PROBLEM DETAILS: Check each line of the data below for the word "total", then extract the ones that have it.

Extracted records
__________________________________________________

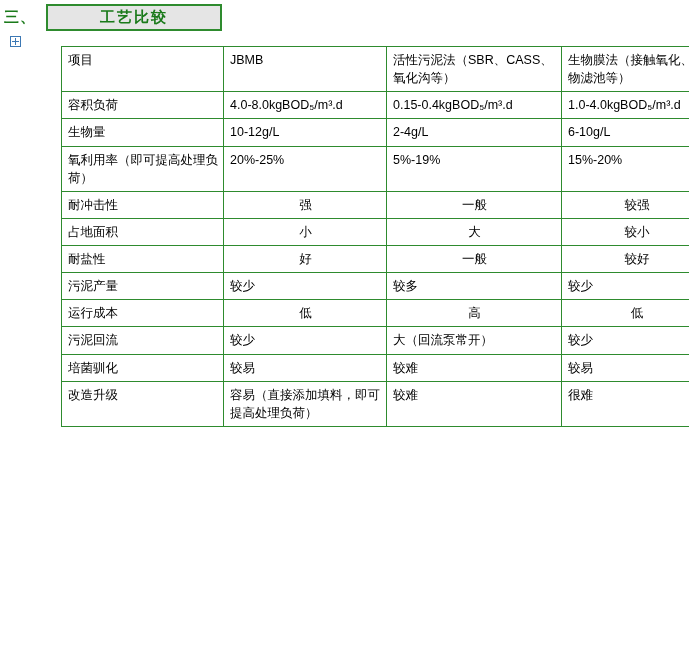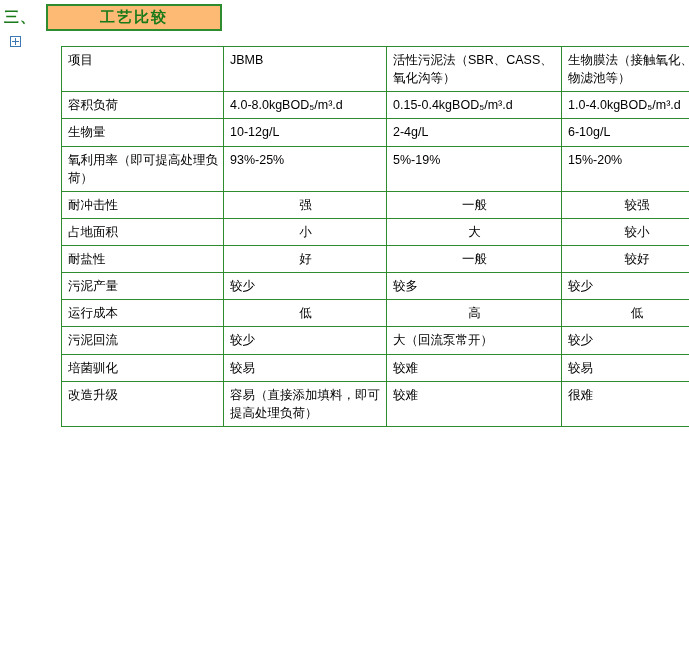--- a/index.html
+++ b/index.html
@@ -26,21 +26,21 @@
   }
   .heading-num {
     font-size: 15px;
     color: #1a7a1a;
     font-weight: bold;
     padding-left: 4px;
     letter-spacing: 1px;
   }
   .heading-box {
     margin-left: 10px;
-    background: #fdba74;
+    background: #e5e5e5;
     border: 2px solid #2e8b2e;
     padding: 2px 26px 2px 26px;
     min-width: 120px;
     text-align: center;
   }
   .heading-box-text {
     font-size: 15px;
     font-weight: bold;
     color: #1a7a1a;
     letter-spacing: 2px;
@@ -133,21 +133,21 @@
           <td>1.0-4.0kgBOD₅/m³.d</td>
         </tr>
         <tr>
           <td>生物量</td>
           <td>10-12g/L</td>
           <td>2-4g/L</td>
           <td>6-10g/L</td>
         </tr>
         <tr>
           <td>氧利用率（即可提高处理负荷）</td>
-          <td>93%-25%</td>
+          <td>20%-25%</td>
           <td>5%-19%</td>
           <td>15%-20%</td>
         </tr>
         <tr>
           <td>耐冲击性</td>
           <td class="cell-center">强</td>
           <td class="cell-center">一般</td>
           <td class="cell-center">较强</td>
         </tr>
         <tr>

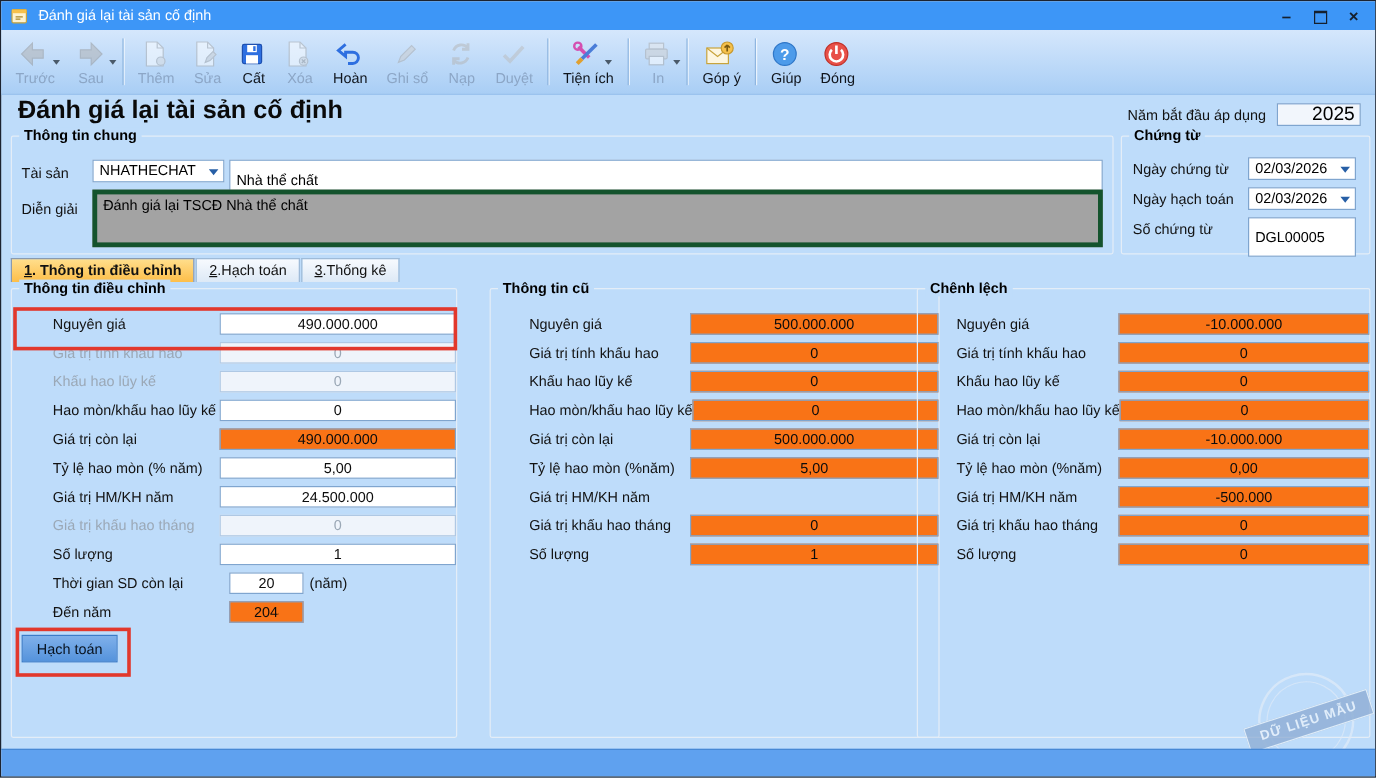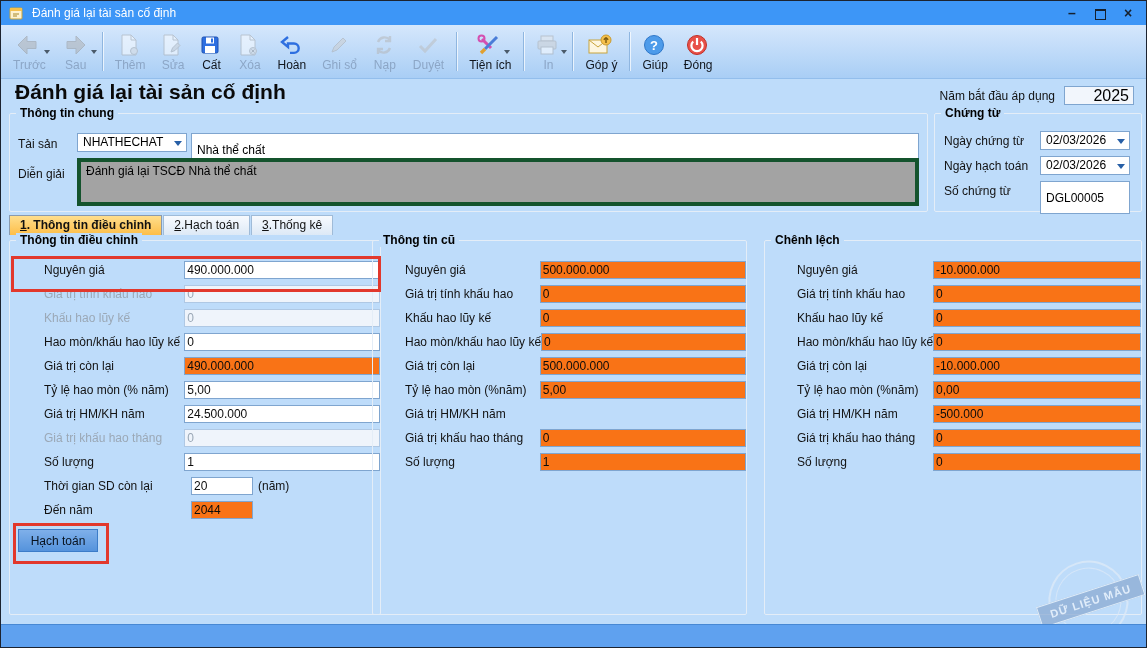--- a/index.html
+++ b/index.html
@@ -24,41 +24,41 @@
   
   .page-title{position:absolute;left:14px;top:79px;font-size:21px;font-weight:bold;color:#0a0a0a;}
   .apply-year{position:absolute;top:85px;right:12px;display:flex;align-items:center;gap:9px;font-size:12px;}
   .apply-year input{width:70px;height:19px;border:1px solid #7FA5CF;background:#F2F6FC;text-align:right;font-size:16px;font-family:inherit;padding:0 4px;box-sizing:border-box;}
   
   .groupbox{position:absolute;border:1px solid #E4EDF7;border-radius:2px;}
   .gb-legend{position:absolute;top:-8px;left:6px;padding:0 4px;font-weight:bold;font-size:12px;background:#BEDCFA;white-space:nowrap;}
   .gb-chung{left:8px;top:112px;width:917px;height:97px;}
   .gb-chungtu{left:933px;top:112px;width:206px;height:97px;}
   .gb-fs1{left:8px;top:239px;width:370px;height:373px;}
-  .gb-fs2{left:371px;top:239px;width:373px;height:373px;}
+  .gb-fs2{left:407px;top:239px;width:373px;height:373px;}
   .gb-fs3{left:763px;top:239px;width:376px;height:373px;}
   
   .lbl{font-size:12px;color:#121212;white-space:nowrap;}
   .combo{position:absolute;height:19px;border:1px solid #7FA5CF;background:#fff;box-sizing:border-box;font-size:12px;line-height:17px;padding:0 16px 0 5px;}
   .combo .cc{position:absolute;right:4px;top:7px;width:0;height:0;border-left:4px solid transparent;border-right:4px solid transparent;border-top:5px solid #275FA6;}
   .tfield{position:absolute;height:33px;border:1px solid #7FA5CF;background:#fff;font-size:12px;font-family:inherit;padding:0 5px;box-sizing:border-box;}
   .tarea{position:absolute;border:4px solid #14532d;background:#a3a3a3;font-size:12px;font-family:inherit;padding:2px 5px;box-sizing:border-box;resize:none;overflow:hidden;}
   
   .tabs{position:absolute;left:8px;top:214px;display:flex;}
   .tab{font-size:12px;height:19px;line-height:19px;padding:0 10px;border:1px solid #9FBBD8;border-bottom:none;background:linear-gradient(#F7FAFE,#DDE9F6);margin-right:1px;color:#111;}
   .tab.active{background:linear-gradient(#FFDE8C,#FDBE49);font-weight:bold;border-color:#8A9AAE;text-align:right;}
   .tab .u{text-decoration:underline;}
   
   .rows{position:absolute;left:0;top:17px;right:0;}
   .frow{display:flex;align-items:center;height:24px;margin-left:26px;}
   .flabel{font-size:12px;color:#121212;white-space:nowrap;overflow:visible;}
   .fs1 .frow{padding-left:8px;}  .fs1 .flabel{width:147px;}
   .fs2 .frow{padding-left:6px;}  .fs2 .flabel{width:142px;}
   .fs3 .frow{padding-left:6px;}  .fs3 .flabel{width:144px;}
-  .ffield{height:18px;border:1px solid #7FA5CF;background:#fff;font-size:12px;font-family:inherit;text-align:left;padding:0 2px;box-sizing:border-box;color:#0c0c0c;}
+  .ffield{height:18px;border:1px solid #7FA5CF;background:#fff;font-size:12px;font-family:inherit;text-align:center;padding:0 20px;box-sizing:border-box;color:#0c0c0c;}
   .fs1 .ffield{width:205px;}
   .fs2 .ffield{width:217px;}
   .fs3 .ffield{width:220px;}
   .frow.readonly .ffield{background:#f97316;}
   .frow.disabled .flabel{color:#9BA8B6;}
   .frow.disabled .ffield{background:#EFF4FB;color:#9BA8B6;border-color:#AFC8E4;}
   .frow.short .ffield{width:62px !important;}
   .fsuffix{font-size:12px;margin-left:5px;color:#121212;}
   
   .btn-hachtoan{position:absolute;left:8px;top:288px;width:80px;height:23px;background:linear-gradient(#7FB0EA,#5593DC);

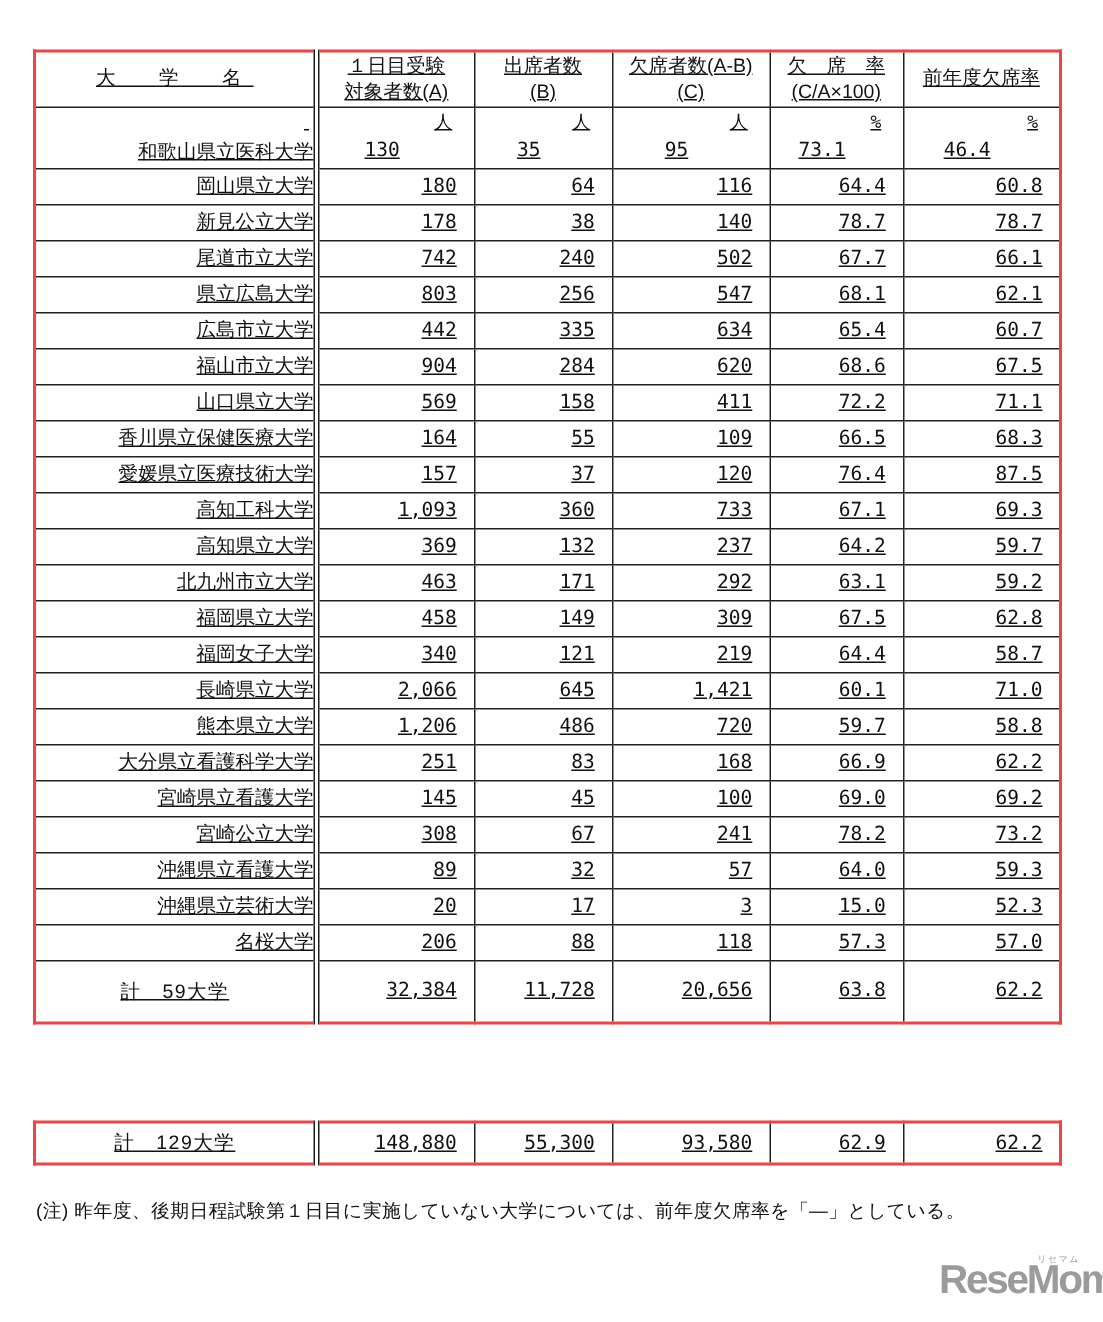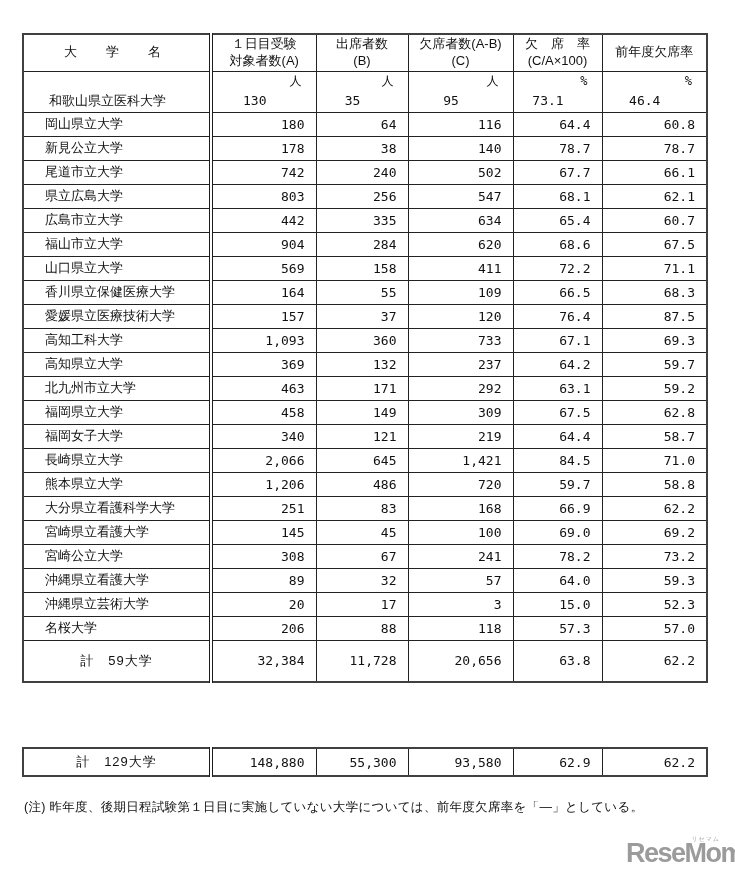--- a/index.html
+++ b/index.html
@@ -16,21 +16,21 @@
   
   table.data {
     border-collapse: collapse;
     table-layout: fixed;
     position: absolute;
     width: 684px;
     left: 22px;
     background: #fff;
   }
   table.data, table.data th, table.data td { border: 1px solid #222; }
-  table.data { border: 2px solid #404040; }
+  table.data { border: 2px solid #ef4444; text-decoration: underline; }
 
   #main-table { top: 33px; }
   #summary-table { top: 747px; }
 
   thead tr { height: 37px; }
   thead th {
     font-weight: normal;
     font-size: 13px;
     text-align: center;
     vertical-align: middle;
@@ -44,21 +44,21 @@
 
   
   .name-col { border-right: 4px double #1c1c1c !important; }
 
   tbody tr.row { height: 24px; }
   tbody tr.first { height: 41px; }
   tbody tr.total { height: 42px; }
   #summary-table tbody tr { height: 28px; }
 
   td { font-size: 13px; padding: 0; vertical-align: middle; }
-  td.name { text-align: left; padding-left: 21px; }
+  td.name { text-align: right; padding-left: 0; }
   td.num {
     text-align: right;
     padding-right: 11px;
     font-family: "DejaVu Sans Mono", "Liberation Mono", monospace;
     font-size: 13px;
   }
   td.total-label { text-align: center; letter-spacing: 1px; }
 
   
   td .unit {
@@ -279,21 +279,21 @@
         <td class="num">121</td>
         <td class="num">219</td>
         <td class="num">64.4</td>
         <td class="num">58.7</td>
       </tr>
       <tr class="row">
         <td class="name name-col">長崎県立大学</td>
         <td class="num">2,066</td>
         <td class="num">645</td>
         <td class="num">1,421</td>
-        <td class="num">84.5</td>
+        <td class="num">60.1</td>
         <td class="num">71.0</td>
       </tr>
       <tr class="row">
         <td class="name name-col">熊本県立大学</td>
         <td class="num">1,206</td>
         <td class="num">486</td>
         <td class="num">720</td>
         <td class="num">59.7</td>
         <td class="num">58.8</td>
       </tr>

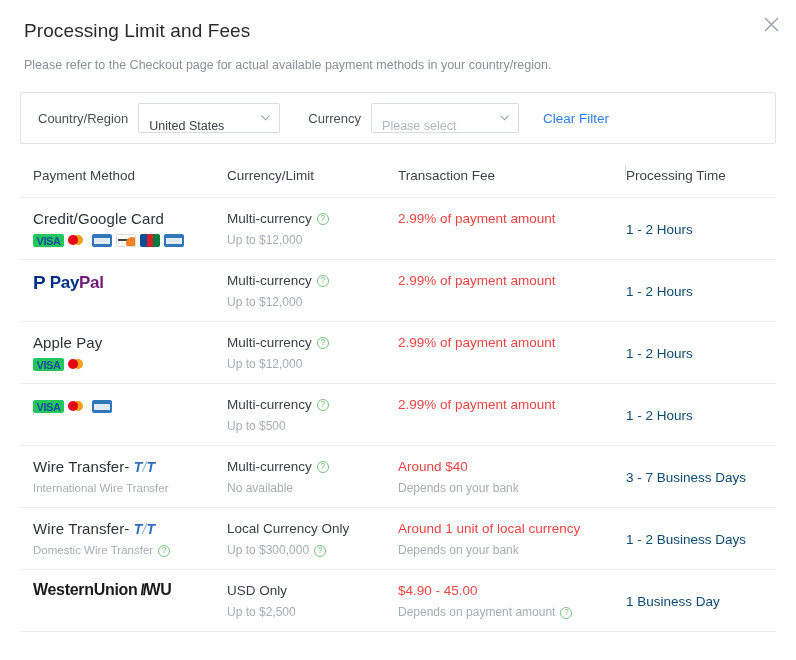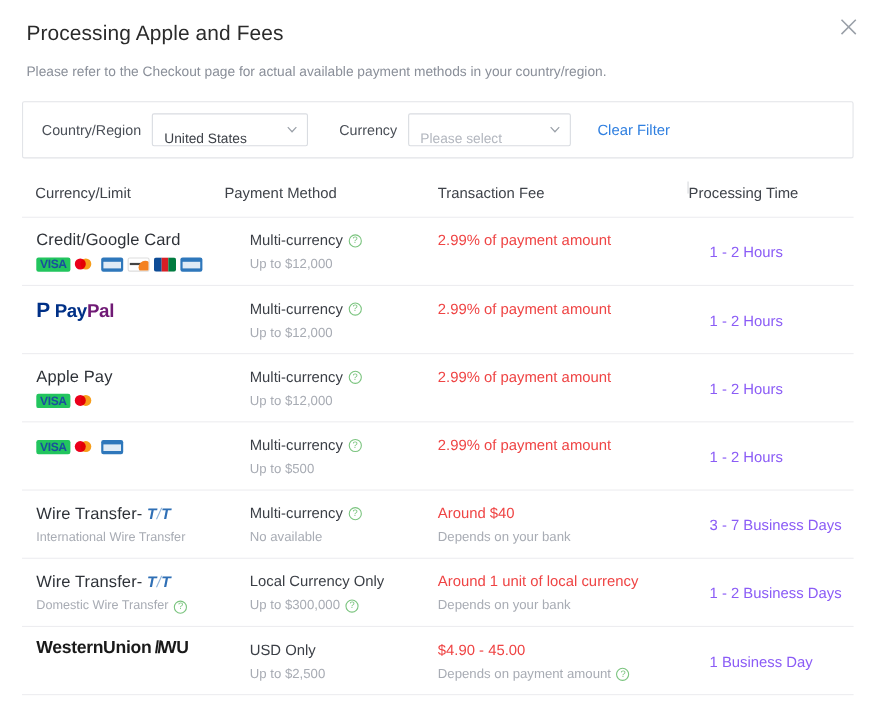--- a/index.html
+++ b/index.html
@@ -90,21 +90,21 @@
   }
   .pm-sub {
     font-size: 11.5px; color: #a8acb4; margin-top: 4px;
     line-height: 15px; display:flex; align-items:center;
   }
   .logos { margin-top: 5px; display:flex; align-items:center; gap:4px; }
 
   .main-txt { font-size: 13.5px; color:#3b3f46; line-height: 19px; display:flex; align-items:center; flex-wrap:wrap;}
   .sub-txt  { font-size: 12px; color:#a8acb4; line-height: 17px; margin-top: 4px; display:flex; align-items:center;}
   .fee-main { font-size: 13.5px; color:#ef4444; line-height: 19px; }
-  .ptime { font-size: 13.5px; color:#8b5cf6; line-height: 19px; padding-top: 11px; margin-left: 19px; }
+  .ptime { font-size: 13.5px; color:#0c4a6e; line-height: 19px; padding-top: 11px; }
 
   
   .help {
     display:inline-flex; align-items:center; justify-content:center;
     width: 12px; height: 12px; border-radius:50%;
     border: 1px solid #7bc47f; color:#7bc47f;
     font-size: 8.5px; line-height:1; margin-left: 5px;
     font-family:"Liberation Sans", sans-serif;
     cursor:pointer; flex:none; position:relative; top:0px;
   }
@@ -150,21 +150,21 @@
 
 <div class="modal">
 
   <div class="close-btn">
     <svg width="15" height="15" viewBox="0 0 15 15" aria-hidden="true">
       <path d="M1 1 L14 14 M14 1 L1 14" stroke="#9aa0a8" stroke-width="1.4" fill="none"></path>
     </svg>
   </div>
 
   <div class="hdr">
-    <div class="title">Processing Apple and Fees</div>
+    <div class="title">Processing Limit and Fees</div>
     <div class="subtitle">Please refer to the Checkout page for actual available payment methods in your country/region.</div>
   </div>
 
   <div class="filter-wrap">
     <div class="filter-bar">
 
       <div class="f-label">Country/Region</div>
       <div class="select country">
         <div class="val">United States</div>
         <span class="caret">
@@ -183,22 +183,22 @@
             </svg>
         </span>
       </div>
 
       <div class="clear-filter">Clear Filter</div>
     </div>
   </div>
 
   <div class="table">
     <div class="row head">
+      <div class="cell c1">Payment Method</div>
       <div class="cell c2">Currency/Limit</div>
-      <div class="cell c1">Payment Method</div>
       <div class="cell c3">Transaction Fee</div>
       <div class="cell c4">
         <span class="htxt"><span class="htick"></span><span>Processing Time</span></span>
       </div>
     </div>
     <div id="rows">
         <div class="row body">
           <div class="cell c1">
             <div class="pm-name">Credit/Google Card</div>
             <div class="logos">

__________________________________________________

SOLUTION TO THE PROBLEM:
   tbody tr.total { height: 42px; }
   td.total-label { text-align: center; letter-spacing: 1px; }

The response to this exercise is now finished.